In order to solve this problem, a structure has been known in which the amount of impurity in the parallel pn layer of the edge termination region is half the amount of impurity in the parallel pn layer of the active region (for example, see JP 2000-277726 A and JP 2003-224273 A).
In JP 2000-277726 A and JP 2003-224273 A, in order to set the amount of impurity in the parallel pn layer of the edge termination region to half the amount of impurity in the parallel pn layer of the active region, the dose of impurity ions implanted into the edge termination region may be half the dose of impurity ions implanted into the active region, or the width of an opening formed in a mask for impurity ion implantation in the active region may be half the width of an opening formed in a mask for impurity ion implantation in the edge termination region. For example, as a detailed method of setting the dose of impurity ions implanted into the edge termination region to half the dose of impurity ions implanted into the active region, a method has been proposed in which the implantation of impurity ions are separately performed the number of times impurity ions implanted into the edge termination region is less than the number of times impurity ions implanted into the active region.
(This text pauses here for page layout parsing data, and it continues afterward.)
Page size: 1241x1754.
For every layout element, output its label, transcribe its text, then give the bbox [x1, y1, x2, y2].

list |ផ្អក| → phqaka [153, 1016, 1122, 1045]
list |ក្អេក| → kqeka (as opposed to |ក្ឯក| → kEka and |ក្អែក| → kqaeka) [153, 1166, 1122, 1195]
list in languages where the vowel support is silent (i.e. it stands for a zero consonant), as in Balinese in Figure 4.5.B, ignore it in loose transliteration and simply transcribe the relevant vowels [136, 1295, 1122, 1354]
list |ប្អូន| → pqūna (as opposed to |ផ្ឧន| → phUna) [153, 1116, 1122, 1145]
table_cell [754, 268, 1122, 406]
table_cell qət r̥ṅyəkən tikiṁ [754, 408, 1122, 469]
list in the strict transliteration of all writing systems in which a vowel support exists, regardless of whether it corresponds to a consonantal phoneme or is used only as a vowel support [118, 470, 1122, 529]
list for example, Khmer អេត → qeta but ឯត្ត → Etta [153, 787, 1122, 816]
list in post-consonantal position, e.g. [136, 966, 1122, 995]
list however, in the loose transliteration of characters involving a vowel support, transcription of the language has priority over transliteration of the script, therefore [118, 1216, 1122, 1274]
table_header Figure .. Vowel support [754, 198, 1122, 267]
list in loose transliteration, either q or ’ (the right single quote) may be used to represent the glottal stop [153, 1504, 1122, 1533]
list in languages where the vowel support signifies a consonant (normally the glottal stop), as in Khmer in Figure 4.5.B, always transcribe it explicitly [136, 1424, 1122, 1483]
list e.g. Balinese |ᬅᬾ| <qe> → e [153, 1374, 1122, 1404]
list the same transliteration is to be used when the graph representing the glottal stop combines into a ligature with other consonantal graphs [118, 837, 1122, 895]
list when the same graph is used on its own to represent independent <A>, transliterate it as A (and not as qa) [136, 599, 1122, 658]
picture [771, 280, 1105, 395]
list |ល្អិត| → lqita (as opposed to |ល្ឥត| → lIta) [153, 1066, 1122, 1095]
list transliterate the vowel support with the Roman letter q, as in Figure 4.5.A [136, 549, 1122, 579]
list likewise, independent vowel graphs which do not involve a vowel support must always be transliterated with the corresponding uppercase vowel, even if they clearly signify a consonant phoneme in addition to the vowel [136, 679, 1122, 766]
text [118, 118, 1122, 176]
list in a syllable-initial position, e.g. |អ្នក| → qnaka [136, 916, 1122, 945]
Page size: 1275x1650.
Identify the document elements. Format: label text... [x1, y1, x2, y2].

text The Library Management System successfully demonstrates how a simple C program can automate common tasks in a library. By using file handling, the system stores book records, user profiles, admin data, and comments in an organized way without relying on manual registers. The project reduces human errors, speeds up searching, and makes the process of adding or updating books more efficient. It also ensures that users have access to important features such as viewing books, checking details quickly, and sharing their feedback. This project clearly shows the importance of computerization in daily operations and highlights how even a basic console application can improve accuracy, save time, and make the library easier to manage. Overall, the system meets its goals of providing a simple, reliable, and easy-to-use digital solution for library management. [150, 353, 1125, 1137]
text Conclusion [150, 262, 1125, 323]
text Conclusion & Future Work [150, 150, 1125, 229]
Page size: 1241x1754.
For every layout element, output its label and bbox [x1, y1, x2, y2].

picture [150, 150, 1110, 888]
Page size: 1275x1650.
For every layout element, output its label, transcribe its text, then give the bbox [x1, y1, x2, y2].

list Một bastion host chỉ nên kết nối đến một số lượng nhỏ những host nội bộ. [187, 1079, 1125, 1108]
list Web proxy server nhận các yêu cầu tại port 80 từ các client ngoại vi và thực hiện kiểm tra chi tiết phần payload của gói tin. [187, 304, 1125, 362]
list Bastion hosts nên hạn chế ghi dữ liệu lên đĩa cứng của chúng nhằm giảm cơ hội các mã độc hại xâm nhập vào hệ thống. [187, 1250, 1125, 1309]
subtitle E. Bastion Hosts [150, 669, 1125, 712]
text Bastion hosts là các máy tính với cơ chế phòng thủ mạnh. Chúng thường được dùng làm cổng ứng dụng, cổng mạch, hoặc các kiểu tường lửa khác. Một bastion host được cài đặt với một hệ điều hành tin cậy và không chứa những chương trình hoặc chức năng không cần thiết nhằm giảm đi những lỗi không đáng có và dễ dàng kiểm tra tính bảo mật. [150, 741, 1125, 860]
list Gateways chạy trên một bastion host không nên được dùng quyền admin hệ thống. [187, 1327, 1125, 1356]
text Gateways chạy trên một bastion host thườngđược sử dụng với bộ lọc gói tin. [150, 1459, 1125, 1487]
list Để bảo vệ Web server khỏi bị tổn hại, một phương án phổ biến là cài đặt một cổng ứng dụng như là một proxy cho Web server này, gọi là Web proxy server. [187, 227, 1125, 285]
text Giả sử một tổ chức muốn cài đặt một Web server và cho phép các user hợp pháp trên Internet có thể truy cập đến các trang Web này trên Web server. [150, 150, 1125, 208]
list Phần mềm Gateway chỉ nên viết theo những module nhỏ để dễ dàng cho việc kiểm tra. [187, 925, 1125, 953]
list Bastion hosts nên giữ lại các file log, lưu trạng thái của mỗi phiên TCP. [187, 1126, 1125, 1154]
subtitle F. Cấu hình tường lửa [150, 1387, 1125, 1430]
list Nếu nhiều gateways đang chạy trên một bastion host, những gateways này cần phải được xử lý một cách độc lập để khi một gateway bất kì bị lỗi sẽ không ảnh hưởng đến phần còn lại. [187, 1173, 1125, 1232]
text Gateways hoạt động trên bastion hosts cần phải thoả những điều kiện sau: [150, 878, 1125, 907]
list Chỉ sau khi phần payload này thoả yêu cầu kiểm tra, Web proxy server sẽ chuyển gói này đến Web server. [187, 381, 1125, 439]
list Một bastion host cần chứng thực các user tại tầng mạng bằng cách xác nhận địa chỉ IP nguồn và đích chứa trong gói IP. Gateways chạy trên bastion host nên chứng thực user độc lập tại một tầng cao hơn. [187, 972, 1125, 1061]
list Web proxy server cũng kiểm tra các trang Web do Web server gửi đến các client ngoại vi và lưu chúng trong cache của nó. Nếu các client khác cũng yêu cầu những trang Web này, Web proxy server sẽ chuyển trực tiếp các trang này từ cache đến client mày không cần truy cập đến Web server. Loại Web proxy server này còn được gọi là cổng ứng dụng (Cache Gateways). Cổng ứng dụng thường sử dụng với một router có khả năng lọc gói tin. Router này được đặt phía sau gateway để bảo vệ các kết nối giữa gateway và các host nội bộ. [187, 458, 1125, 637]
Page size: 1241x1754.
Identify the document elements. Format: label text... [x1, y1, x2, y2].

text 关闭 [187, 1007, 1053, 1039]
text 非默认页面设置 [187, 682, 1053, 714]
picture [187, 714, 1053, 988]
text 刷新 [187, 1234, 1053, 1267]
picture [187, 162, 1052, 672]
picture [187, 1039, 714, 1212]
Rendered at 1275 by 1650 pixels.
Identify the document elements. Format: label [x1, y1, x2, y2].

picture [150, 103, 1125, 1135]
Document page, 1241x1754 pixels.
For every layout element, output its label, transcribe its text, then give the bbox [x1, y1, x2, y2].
However, in this case, production efficiency is reduced and costs increase.
The method of setting the width of the opening formed in the mask for impurity ion implantation in the active region to half the width of the opening formed in the mask for impurity ion implantation in the edge termination region can be easily achieved only by changing the width of the opening in the mask. However, a microfabrication process is needed in order to set the width of the opening formed in the mask in the active region to half the width of the opening formed in the mask in the edge termination region. Therefore, in practice, the parallel pn layer in the edge termination region is likely to be affected by a process variation. In addition, a reduction in the width or the pitch between the p-type region and the n-type region in the parallel pn layer is effective in improving a breakdown voltage, but the diffusion (hereinafter, referred to as mutual diffusion) between p-type impurities in the p-type region and n-type impurities in the n-type region increases. As a result, there is a concern that an impurity concentration variation will increase or a parallel pn layer is not formed.
The present invention is directed to overcoming or at least reducing the effects of one or more of the problems set forth above.